Perpetrators of anti-Semitic crimes can face up to two years in jail under a new package of laws aimed at stamping out racially and religiously-motivated violence, NSW Premier Chris Minns announced on Thursday.
The premier has repeatedly vowed to catch offenders behind the escalating incidents including graffiti, firebombs and most recently a thwarted plot targeting the Great Synagogue and the Jewish Museum in central Sydney.
The announced changes include a new criminal offence for intentionally inciting racial hatred, with a proposed maximum penalty of two years behind bars.
Mr Minns said NSW could not wait for federal laws, as his Labor counterparts in Canberra yielded to demands for mandatory minimum sentences for new hate speech legislation which were expected to pass federal parliament on Thursday. Â
"If it subsequently emerges that a Commonwealth piece of legislation is tougher, more stringent, applies to more offences and supersedes state laws, fine, no problem," Mr Minns told reporters.
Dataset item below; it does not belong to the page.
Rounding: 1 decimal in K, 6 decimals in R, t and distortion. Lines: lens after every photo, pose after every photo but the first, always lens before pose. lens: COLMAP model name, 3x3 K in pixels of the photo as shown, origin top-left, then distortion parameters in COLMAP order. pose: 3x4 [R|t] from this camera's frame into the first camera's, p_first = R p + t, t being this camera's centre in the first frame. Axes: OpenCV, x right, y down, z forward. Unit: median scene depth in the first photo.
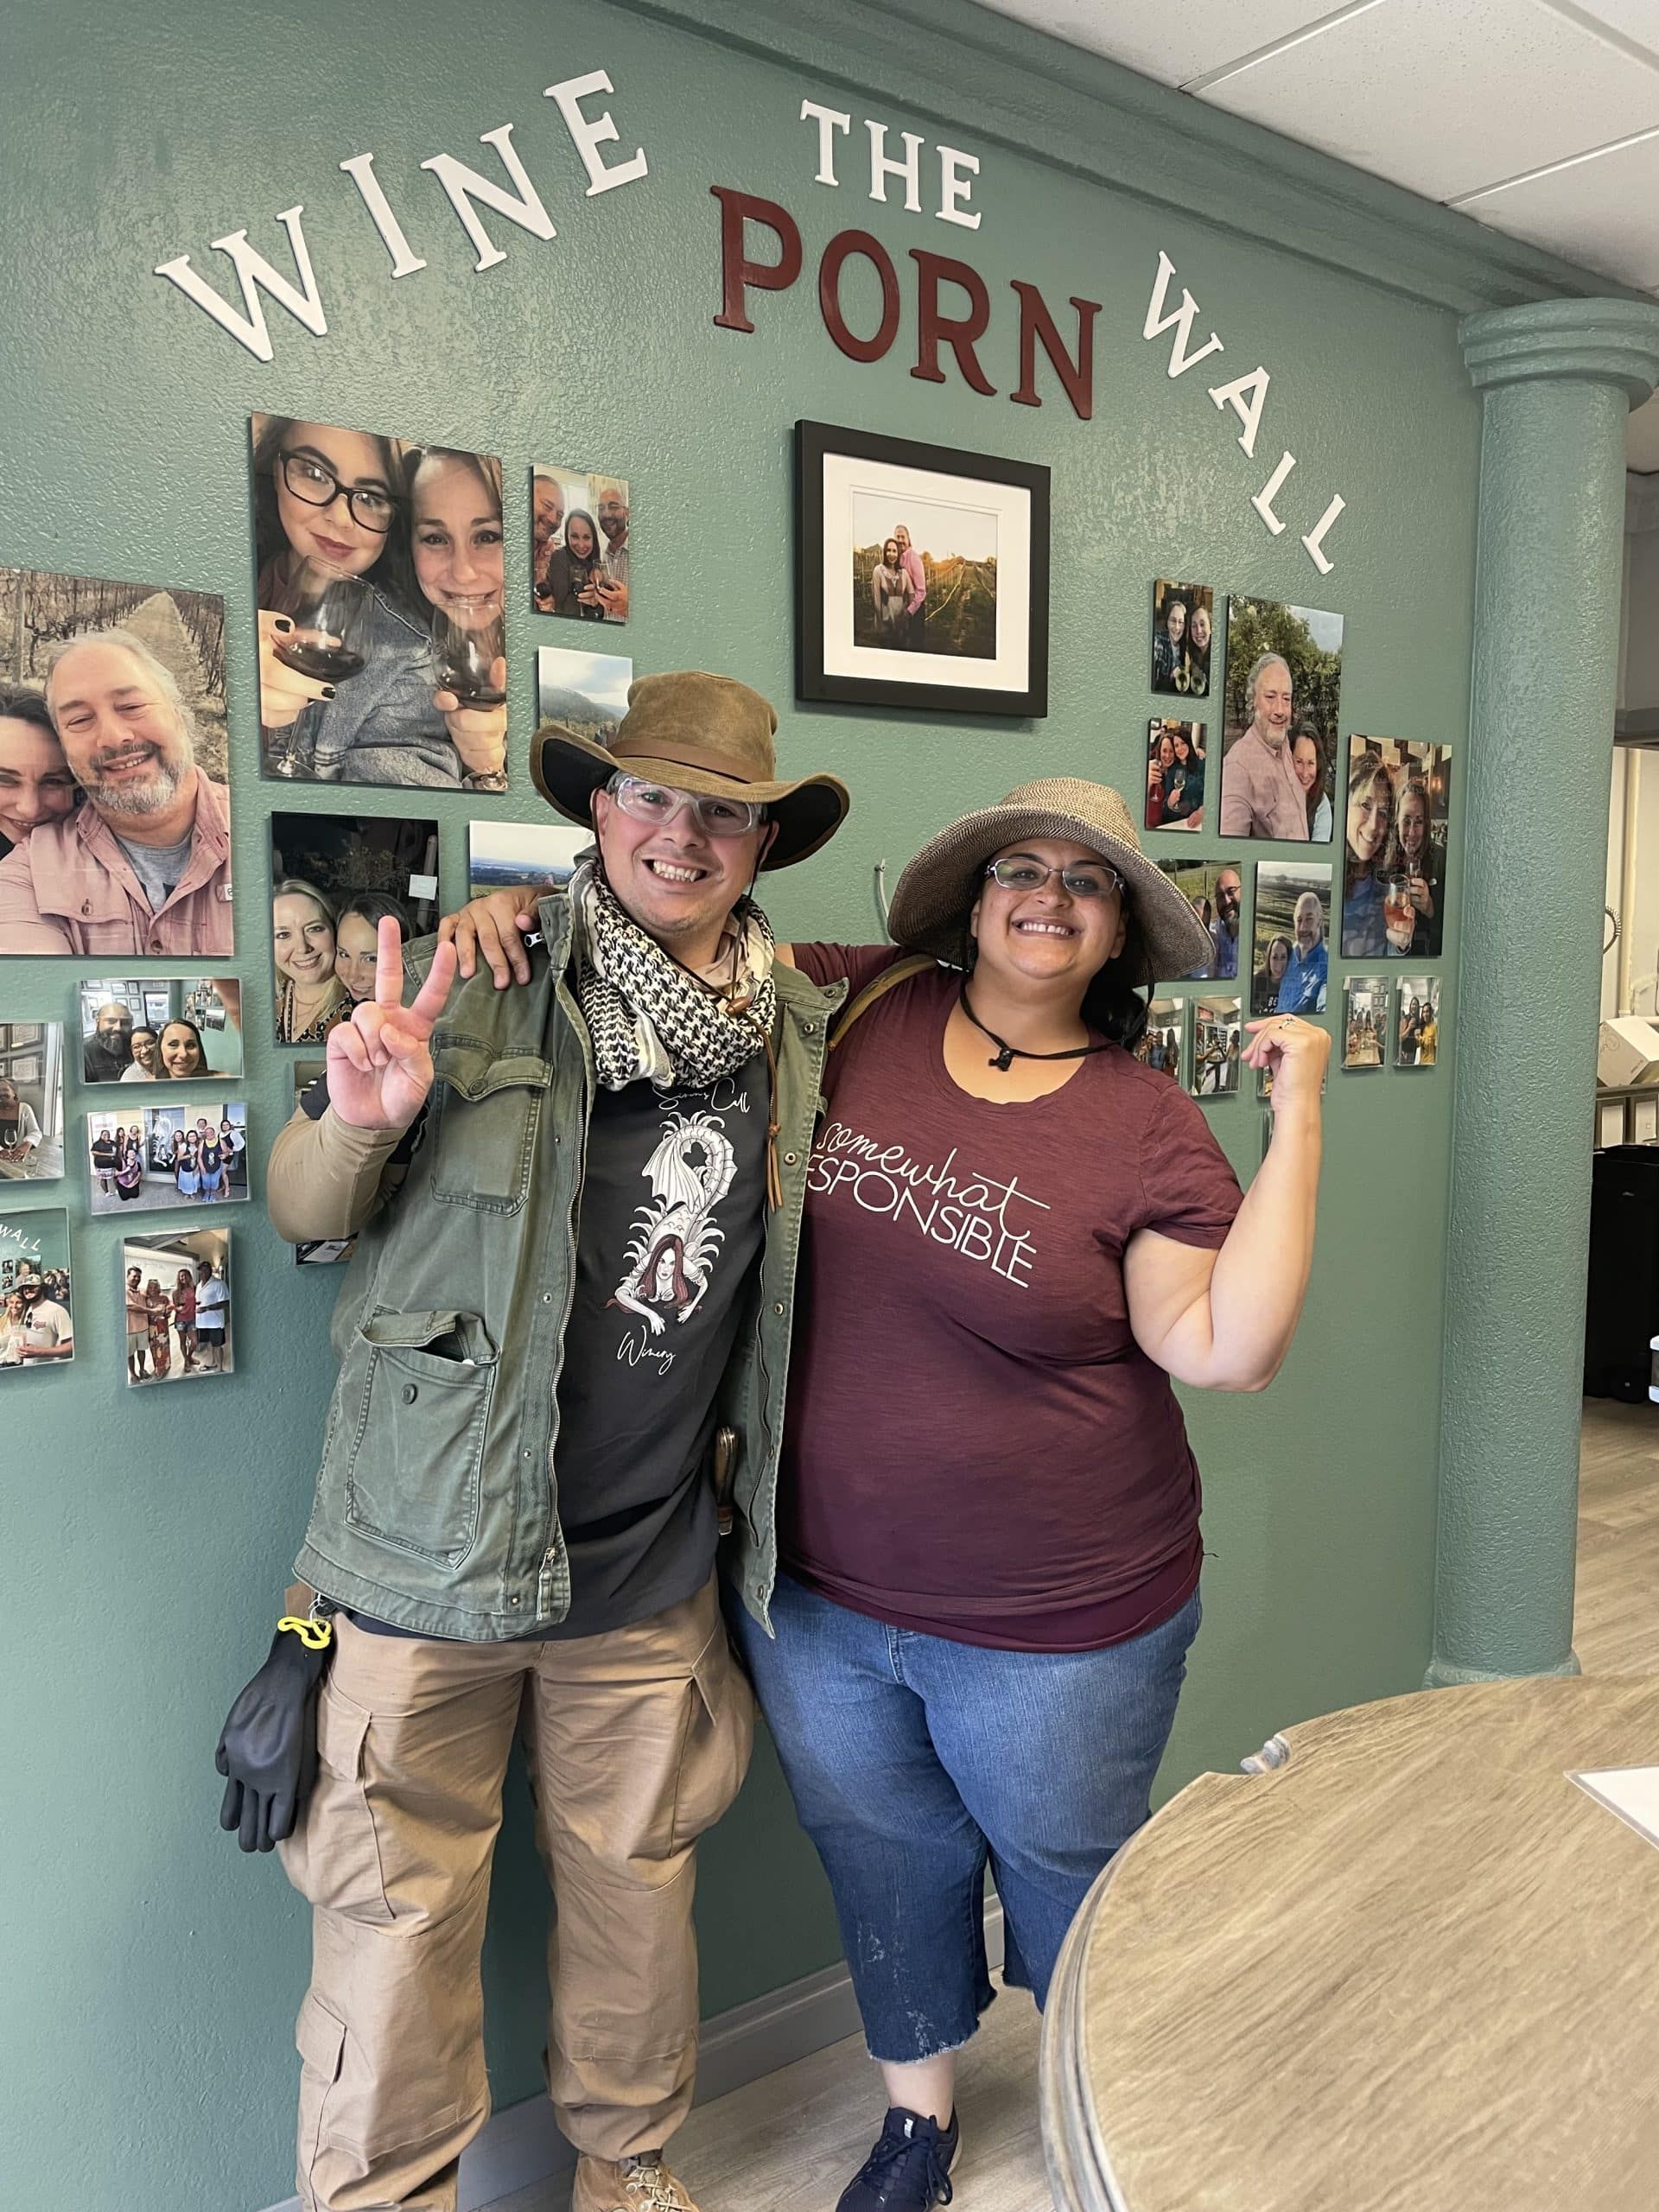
lens RADIAL K [[1701.2, 0, 829.5], [0, 1701.2, 1106.0], [0, 0, 1]] dist [0.038224, -0.074224]
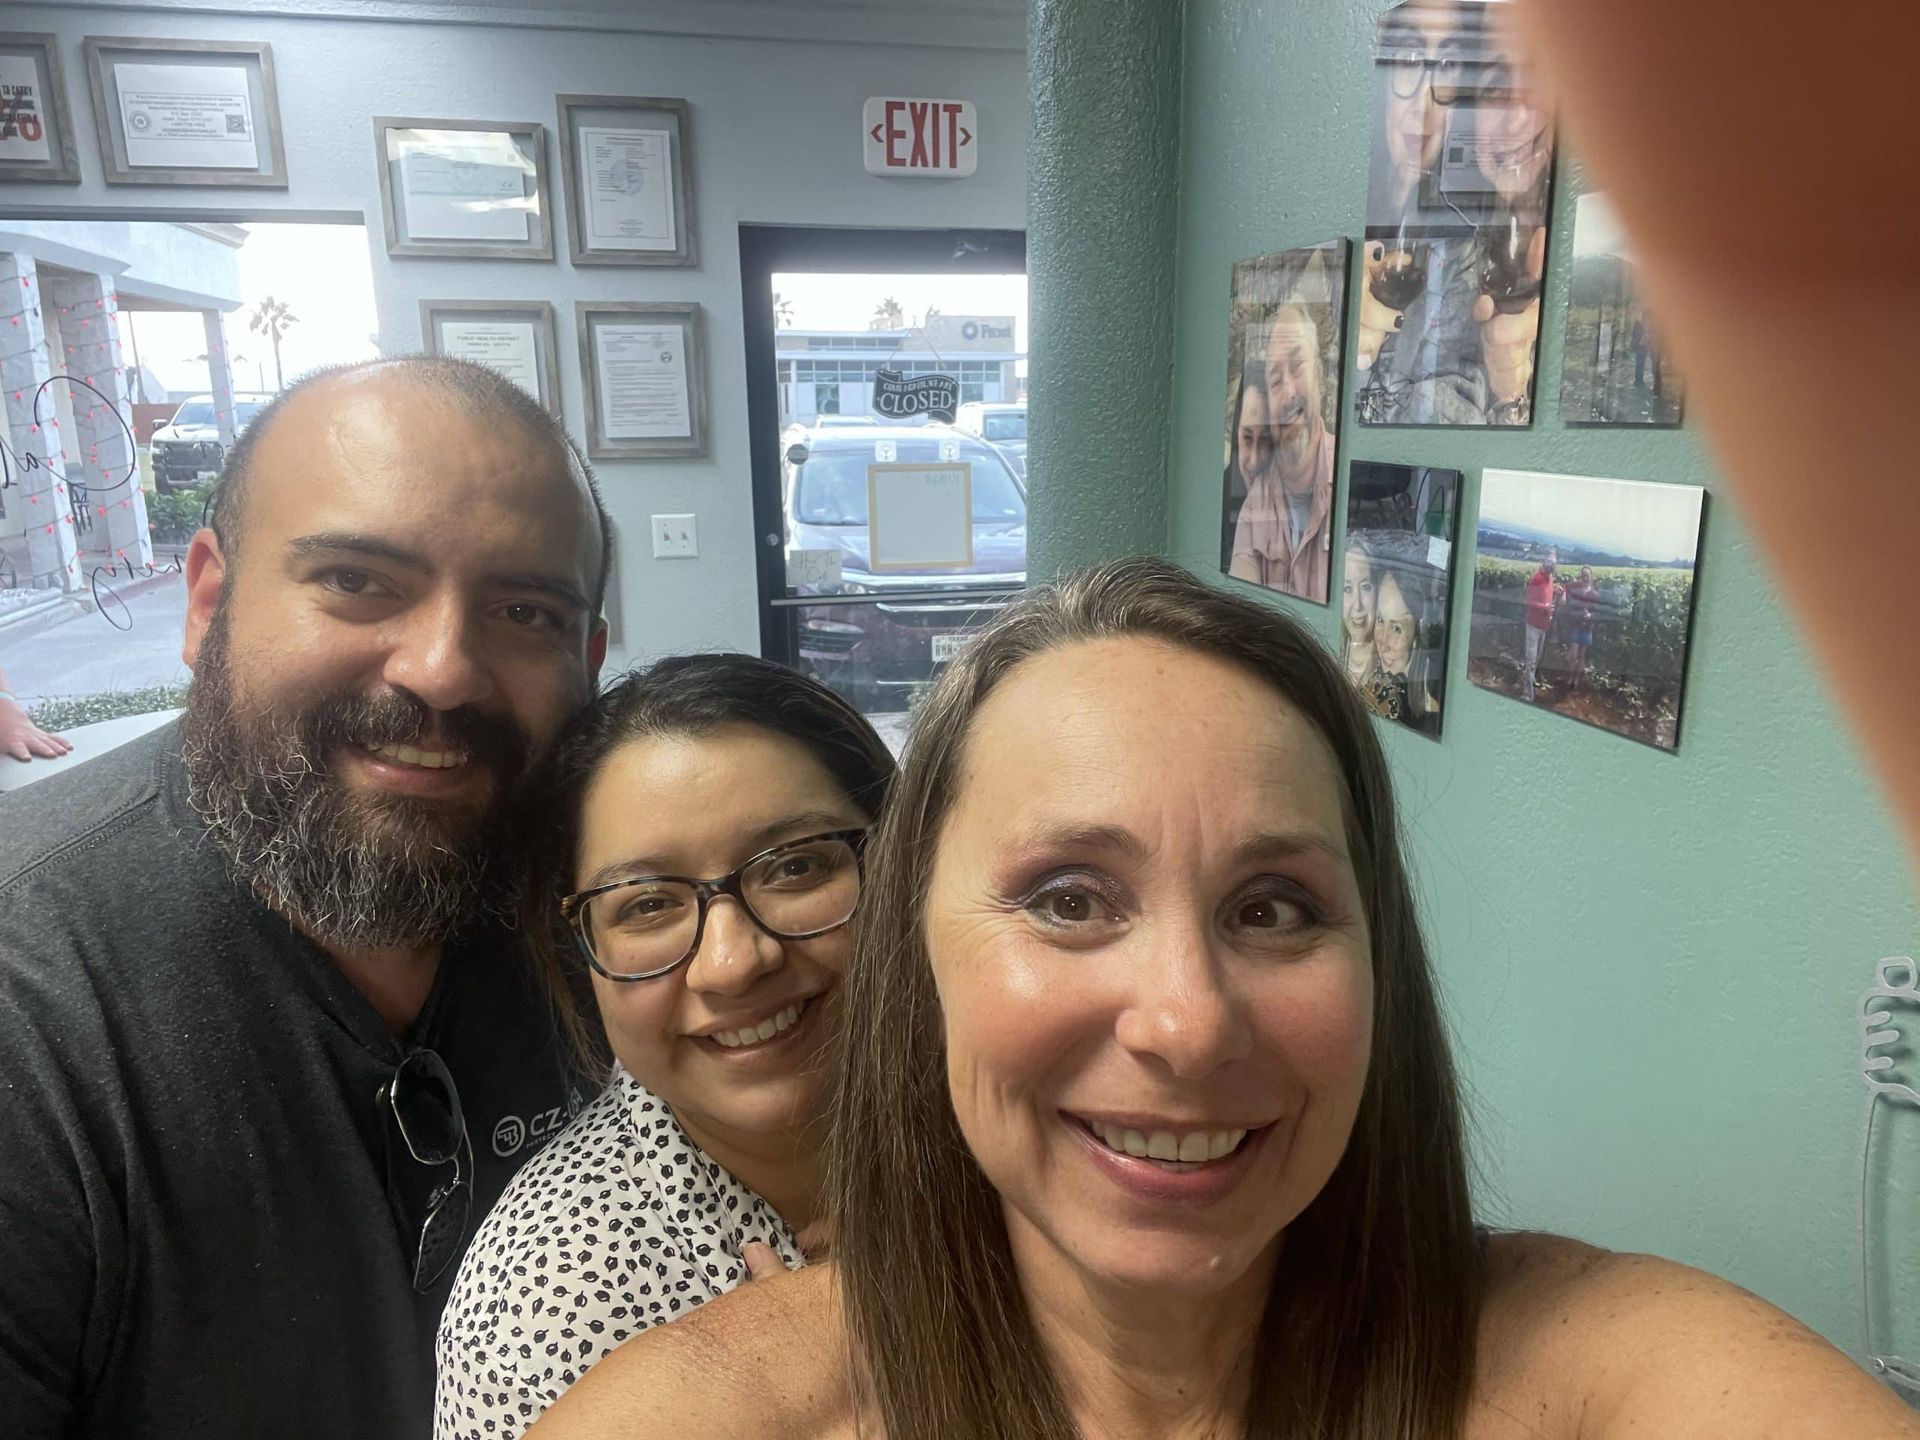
lens RADIAL K [[1309.6, 0, 963.9], [0, 1309.6, 753.2], [0, 0, 1]] dist [0.000834, -0.018235]
pose [[-0.389230, 0.240740, -0.889125, 0.421590], [-0.063119, 0.956005, 0.286480, -0.198608], [0.918975, 0.167627, -0.356911, 1.019614]]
"But I just don't want to take that risk."
The proposed laws will be introduced to state parliament next week.
Shadow Attorney-General Alister Henskens said the announcement came before the government meets with a committee which provides advice on religious issues.
"There is a sense that this has all been rushed through by Chris Minns," he told Sydney radio 2GB.
Crossbench members in the upper house were also due to be briefed on the proposed changes on Thursday afternoon.
The changes will put forward a new offence directed at the display of a Nazi symbol on or near a synagogue with an increased maximum penalty of up to two years in jail.
Graffiti laws will be amended to create an aggravated offence relating to places of worship.
Another law will target people intentionally blocking, harassing, intimidating or threatening worshippers from accessing their local synagogue, church or mosque.
The premier said the laws had been drafted in response to horrifying anti-Semitic violence, but will apply to acts targeting all religions.
"The circumstances that we are confronting in our community are so extreme that it requires changes to the law," he told reporters.
The changes come despite a November review of the state's hate crimes that recommended against broadening the laws or introducing other offences to curb public incitement of hatred.
Like most Australian state and territory laws policing the inciting of hatred, NSW requires proof that the offender threatened or incited physical harm to people or property.
Since December, a synagogue has been firebombed, multiple cars torched and swastikas and anti-Semitic slogans scrawled on vehicles and buildings in areas with large Jewish communities.
Meanwhile, the discovery on Sydney's northern outskirts of a caravan filled contained explosive material and addresses of Jewish targets has exposed a communication breakdown between NSW and federal authorities.
Mr Minns was notified a day after the caravan was found on January 19, but Prime Minister Anthony Albanese was left out of the loop until the day the public found out on January 29.
The Australian Federal Police is investigating whether overseas actors paid local criminals to carry out some of the anti-Semitic attacks.